Section 6 says “Just Because They’re Out to Get You, It Doesn’t Mean You’re Paranoid”—and obviously includes such series as The Prisoner (original version), The X-Files, and Torchwood. I say “obviously,” because They were out to get Number 6, like they were out to get Special Agents Mulder and Scully—but I’m not so sure if that’s true about Captain Jack Harkness. (Just between you and me, I hear they’re bringing Torchwood back—but obviously the cast will be either smaller—just Gwen and Jack—or they’ll put a new cast in place to supplant Ianto, Tosh and the Doctor.)
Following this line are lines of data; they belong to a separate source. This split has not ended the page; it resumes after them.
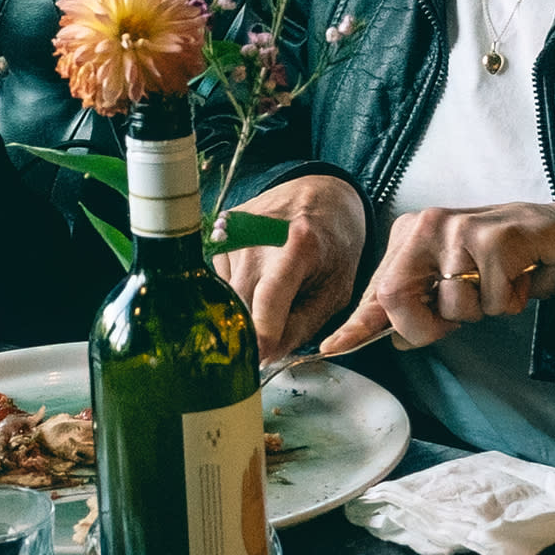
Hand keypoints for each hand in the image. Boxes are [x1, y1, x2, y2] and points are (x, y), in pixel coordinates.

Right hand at [223, 177, 363, 364]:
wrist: (320, 195)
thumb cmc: (333, 244)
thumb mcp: (336, 290)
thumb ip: (304, 325)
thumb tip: (269, 355)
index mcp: (297, 246)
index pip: (269, 299)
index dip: (262, 334)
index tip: (259, 358)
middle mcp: (258, 235)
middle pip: (239, 302)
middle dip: (250, 331)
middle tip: (267, 344)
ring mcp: (234, 231)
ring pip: (225, 294)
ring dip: (244, 308)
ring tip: (273, 294)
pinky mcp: (219, 232)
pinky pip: (220, 278)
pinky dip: (237, 289)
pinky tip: (259, 275)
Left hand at [316, 202, 554, 358]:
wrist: (554, 235)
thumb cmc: (497, 261)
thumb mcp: (450, 282)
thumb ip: (420, 307)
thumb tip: (395, 338)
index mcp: (409, 236)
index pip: (378, 288)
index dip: (357, 324)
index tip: (332, 347)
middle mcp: (427, 226)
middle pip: (396, 298)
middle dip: (426, 327)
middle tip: (454, 322)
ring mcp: (459, 229)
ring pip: (452, 305)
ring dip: (480, 310)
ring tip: (494, 283)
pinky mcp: (493, 240)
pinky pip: (491, 301)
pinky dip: (507, 301)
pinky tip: (515, 276)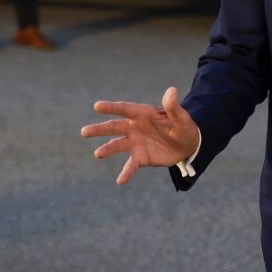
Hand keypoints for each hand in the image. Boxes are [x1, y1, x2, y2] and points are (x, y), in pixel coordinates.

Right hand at [80, 86, 199, 184]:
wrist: (187, 145)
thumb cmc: (183, 127)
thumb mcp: (181, 117)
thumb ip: (173, 107)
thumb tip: (172, 90)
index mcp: (143, 113)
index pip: (125, 109)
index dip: (112, 107)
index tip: (97, 106)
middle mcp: (134, 127)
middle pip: (115, 127)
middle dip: (100, 129)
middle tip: (84, 131)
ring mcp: (135, 143)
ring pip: (117, 145)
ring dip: (107, 149)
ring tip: (98, 154)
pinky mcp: (140, 157)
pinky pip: (130, 165)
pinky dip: (126, 173)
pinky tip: (120, 181)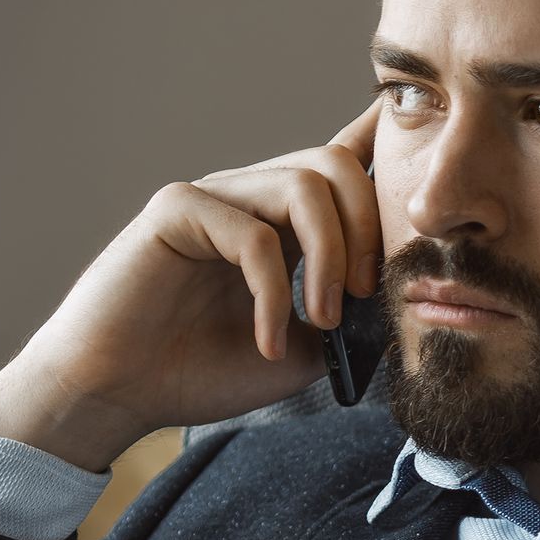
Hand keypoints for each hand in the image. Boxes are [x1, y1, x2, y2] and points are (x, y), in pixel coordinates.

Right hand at [0, 101, 384, 470]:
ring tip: (325, 318)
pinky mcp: (177, 210)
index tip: (421, 156)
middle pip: (336, 164)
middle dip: (370, 227)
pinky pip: (251, 232)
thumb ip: (348, 320)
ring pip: (303, 184)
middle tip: (367, 296)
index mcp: (281, 222)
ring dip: (330, 258)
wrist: (118, 394)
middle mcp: (250, 196)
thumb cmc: (198, 372)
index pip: (339, 164)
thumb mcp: (302, 353)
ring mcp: (214, 196)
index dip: (382, 145)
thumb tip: (401, 304)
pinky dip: (273, 291)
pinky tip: (268, 338)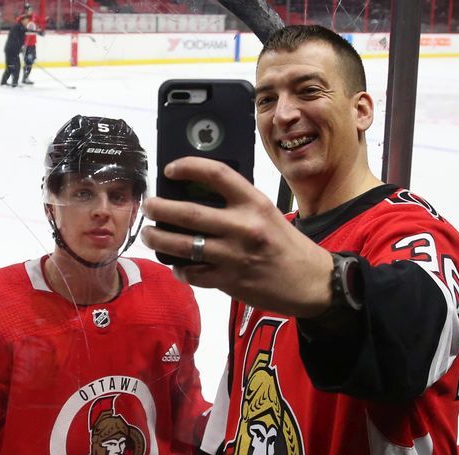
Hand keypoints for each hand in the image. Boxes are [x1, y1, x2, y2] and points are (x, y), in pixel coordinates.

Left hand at [141, 157, 333, 317]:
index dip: (188, 167)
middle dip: (160, 209)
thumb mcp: (267, 213)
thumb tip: (195, 196)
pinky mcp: (228, 281)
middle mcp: (243, 227)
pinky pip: (192, 274)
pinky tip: (176, 265)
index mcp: (255, 203)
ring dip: (158, 240)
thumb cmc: (286, 245)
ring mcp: (234, 256)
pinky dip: (179, 269)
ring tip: (149, 235)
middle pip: (189, 213)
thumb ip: (237, 205)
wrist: (310, 282)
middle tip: (148, 206)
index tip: (170, 170)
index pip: (217, 174)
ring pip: (183, 246)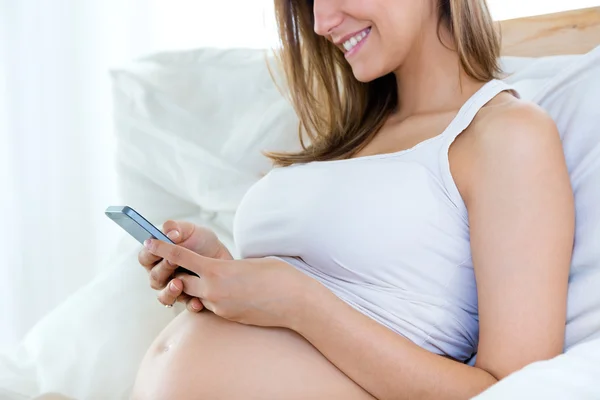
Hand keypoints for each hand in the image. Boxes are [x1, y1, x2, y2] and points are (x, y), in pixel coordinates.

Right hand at [138, 220, 232, 311]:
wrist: (222, 256)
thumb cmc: (202, 242)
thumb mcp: (190, 230)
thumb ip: (176, 228)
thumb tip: (170, 233)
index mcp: (157, 257)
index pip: (145, 257)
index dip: (149, 253)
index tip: (156, 247)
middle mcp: (162, 275)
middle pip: (154, 277)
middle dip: (163, 269)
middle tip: (173, 261)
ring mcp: (174, 288)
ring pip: (165, 296)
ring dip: (170, 291)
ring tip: (179, 284)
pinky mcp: (189, 298)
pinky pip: (186, 306)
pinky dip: (191, 304)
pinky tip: (198, 301)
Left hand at [145, 239, 315, 327]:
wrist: (296, 303)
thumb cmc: (279, 276)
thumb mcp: (250, 263)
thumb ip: (228, 266)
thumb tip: (219, 270)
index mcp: (217, 270)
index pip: (181, 257)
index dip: (163, 248)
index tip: (148, 241)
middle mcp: (213, 291)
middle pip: (181, 281)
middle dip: (177, 273)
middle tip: (172, 265)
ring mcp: (220, 307)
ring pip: (197, 296)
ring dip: (197, 287)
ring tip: (207, 279)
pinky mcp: (228, 317)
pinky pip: (212, 306)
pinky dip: (213, 297)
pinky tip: (228, 292)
Section 7 looks at “A New Kind of Hero,” with Wonder Woman, Xena: Warrior Princess, Buffy the Vampire Slayer, Ultraviolet, Angel, Smallville, Lost, and Heroes. With the possible exception of Smallville’s Clark Kent, most of the protagonists in this section could be said to be supernatural beings—after all, Wonder Woman was an Amazon princess given powers by goddesses, Angel was a vampire (and Buffy was The Slayer—there can be only one in a generation, or at least until the final few episodes when Sunnyvale was overrun by wanna-be Slayers); Xena originated somewhere in myth, Lost’s people deal with smog monsters, and the protagonists of Heroes, those “new people,” have nearly Godlike powers, although mostly one at a time. Savile devotes an inordinate amount of space to Wonder Woman and her effect on “Jiggle TV”—I think maybe he was fascinated by Lynda Carter’s breasts. (But then, what young man wasn’t at that age?)
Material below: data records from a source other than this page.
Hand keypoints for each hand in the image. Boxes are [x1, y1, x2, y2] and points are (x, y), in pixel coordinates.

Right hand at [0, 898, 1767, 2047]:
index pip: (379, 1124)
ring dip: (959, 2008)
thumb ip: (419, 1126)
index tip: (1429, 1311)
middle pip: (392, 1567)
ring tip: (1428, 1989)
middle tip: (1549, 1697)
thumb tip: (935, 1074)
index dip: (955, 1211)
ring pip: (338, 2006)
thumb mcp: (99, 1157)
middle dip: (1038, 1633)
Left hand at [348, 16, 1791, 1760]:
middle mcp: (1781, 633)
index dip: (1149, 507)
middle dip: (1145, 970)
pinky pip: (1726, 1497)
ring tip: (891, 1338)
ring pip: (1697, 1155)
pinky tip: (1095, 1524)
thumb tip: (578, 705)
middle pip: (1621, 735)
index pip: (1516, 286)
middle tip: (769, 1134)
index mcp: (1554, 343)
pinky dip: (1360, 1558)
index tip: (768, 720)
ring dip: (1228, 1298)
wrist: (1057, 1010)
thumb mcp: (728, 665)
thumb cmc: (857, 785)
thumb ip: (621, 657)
Finally, Section 8, “Worlds of Their Own,” ties it all together with a round-robin interview with Joe Ahearne (British TV writer, producer & director), Paul Cornell (British TV writer), Kenneth Johnson (American TV series creator and writer), Andrew Cartmel (British TV writer and script editor), Kevin J. Anderson (American genre and tie-in writer), Keith DeCandido (American genre novelist and tie-in writer), as well as Stephen Volk (British TV writer). In this series they discuss the trials and tribulations of either writing original TV works or adapting to TV work; Kevin Anderson talks about how TV helped him develop his writing skills by analyzing TV shows and so on.
The group also talks about why some genre TV is so good and why some is so bad. Perhaps the most telling comment is made by Joe Ahearne, developer and writer of several British TV shows as a response to Kevin Anderson’s comment about TV followers spilling over and becoming readers of his own books thanks to his media tie-in novels: Ahearne says, “Haven’t read any novels since Asimov, so can’t help you there….”
I found the book fascinating, not the least because being British biased, it forces an American viewer to examine his/her own biases in genre TV viewing—but also because it’s interesting to see what series were left out! No Man From Atlantis, Invaders, The Outer Limits—what about Superman—heck, you can pick lots of common series that weren’t mentioned.
At $20 for a trade paperback, I think Savile delivers value for the money. Recommended.